● DOCUMENT PASSAGE:

= = =

Modules those use netlink may supply a 2nd skb, (via frag_list)
that contains an alternative data set meant for applications
using 32bit compatibility mode.

In such a case, netlink_recvmsg will use this 2nd skb instead of the
original one.

Without this patch, such compat applications will retrieve
all netlink dump data, but will then get an unexpected EOF.

Cc: Johannes Berg <[email protected]>
Signed-off-by: Florian Westphal <[email protected]>
Signed-off-by: Dmitry Safonov <[email protected]>
Reviewed-by: Johannes Berg <[email protected]>
---
net/netlink/af_netlink.c | 47 ++++++++++++++++++++++++++++------------
1 file changed, 33 insertions(+), 14 deletions(-)

diff --git a/net/netlink/af_netlink.c b/net/netlink/af_netlink.c
index d2d1448274f5..de12dd3136f9 100644
--- a/net/netlink/af_netlink.c
+++ b/net/netlink/af_netlink.c
@@ -2186,13 +2186,35 @@ EXPORT_SYMBOL(__nlmsg_put);
* It would be better to create kernel thread.

= = =

● DATA FOR REVIEW:
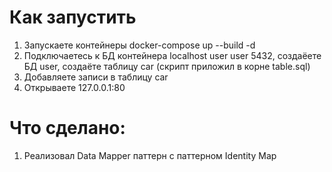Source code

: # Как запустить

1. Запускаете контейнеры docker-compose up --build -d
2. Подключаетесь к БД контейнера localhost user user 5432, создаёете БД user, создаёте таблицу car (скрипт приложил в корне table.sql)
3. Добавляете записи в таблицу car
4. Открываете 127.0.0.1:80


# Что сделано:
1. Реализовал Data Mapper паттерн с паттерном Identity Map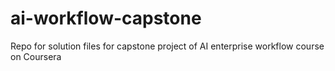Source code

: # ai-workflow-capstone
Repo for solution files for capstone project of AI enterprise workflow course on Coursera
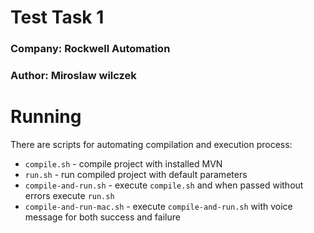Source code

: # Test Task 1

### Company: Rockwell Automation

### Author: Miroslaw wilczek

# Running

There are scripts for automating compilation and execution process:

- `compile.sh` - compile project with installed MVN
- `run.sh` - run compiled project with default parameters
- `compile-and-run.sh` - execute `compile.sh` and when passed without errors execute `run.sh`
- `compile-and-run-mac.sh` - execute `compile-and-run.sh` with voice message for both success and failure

= = =

● PROBLEM DESCRIPTION:
Sum up the netlink patch note above in two sentences.

● TASK OUTPUT:
Modules that use netlink may supply a second skb through frag_list holding an alternative data set for applications running in 32-bit compatibility mode, and in that case netlink_recvmsg will use this second skb instead of the original one. Without the patch, those compat applications retrieve all netlink dump data but then get an unexpected EOF.